Band:
Dennis Schäfer - bass
Andy Bauer- guitar
Valentin Saitarly - vocals
Kai Ruthardt - drums
Discography:
Debut
Guests:
Michael Schomber on Aged to Perfection
Info:
Recorded, mixed and mastered at Minorfatdiner Studio
Produced by Michael Schomber & Valentin Saitarly
Artwork by Valentin Saitarly and Tatjana Meister
Released 2017-03-10
Reviewed 2017-03-08
Links:
soundcloud
fastball music
Their music range through a wide variety of styles and influences from thrashy stuff, dark things, poppier things and more melancholic rock things and anything in between can be heard through this album. The vocals are also varied and range through more or less the same stages with some growlier things and some much cleaner singing, and I would say that the vocalist does okay. Decent production is another thing; I think the soundscape is good. However, it strikes me that this is a very long album that feels very long to listen to – kind of like it never ends and with a long silence between the end of the last song and a short, pointless hidden track that sensations grows even stronger.
So, they could have skipped some tracks and at least kept it under an hour, that would have improved this album from being a good album that doesn’t quite sound as interesting as the ideas of the band. There are some rather useless songs like Desaster and Nerves Like String and some great tracks mostly like the last song (before it falls silent) Did Him a Favor, so it is a incoherent album in many regards. That is always a bit of a weakness for an album even if the stronger points outweigh the weaker to give us a decent album in the end. But it is hard not to think that it could have been better, especially since they put out an album with that ever sought after fresh thinking – they just don’t put it to very good use.
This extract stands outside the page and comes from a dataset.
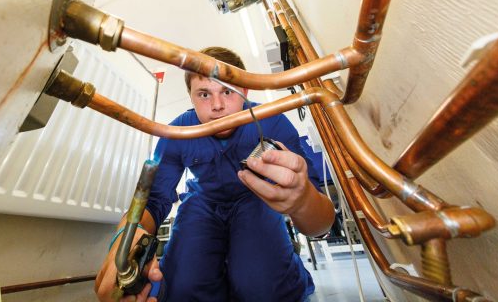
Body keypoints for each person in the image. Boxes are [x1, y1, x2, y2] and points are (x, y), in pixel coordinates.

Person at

They have a good foundation to build on and this debut has some great highlight but in the end I am more looking forward than looking back at this one. Hopefully they learn some darling-murdering and to think in terms of fitting pieces of a puzzle better together than just cramming many pieces into a frame like they have done here. Pleasureagony is both successful and unsuccessful, the band has ideas but the album is somewhere around average.